### Task item
The entries below hold a line with "Implementing and maintaining" and a line with "Auditing of companies". Return those lines and all that lie between them, exactly and only.

Stored items from a collection:
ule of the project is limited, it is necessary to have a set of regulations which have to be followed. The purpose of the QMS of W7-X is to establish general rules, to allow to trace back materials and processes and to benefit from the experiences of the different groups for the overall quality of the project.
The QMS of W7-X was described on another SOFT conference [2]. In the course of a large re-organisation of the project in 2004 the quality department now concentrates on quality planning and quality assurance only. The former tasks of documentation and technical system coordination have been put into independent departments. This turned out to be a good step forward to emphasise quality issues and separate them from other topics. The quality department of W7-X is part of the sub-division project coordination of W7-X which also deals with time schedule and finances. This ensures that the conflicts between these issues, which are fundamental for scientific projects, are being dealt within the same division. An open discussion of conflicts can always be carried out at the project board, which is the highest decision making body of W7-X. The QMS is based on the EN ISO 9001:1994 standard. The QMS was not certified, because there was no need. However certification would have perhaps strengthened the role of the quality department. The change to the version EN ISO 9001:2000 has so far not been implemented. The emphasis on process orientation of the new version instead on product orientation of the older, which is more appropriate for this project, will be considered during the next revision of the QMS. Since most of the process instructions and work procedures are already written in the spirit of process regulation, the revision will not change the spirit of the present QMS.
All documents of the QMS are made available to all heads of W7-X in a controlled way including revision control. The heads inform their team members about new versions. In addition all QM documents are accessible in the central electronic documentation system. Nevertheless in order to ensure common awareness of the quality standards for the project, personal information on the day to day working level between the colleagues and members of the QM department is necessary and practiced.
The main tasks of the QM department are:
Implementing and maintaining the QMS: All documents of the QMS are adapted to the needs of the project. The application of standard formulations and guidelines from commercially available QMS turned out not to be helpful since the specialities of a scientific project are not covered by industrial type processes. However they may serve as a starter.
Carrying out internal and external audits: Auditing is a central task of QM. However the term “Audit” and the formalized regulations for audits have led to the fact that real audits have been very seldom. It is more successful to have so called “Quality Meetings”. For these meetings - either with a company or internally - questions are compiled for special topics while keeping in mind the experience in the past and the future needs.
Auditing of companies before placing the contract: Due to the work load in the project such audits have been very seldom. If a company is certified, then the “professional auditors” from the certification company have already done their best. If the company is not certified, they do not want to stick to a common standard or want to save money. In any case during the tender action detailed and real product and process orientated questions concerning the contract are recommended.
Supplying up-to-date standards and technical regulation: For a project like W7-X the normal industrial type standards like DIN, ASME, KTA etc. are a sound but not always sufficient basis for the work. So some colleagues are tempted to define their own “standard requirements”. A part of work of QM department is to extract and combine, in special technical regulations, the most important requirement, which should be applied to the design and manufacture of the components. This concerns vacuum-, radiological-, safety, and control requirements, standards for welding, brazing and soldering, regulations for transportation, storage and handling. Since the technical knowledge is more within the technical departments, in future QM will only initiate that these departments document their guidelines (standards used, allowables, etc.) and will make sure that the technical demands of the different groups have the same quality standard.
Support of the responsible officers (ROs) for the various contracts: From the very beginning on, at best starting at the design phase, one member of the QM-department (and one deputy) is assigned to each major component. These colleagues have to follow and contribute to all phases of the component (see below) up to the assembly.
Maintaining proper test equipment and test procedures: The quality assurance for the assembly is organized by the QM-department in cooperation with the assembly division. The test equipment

### Result of this exercise
Implementing and maintaining the QMS: All documents of the QMS are adapted to the needs of the project. The application of standard formulations and guidelines from commercially available QMS turned out not to be helpful since the specialities of a scientific project are not covered by industrial type processes. However they may serve as a starter.
Carrying out internal and external audits: Auditing is a central task of QM. However the term “Audit” and the formalized regulations for audits have led to the fact that real audits have been very seldom. It is more successful to have so called “Quality Meetings”. For these meetings - either with a company or internally - questions are compiled for special topics while keeping in mind the experience in the past and the future needs.
Auditing of companies before placing the contract: Due to the work load in the project such audits have been very seldom. If a company is certified, then the “professional auditors” from the certification company have already done their best. If the company is not certified, they do not want to stick to a common standard or want to save money. In any case during the tender action detailed and real product and process orientated questions concerning the contract are recommended.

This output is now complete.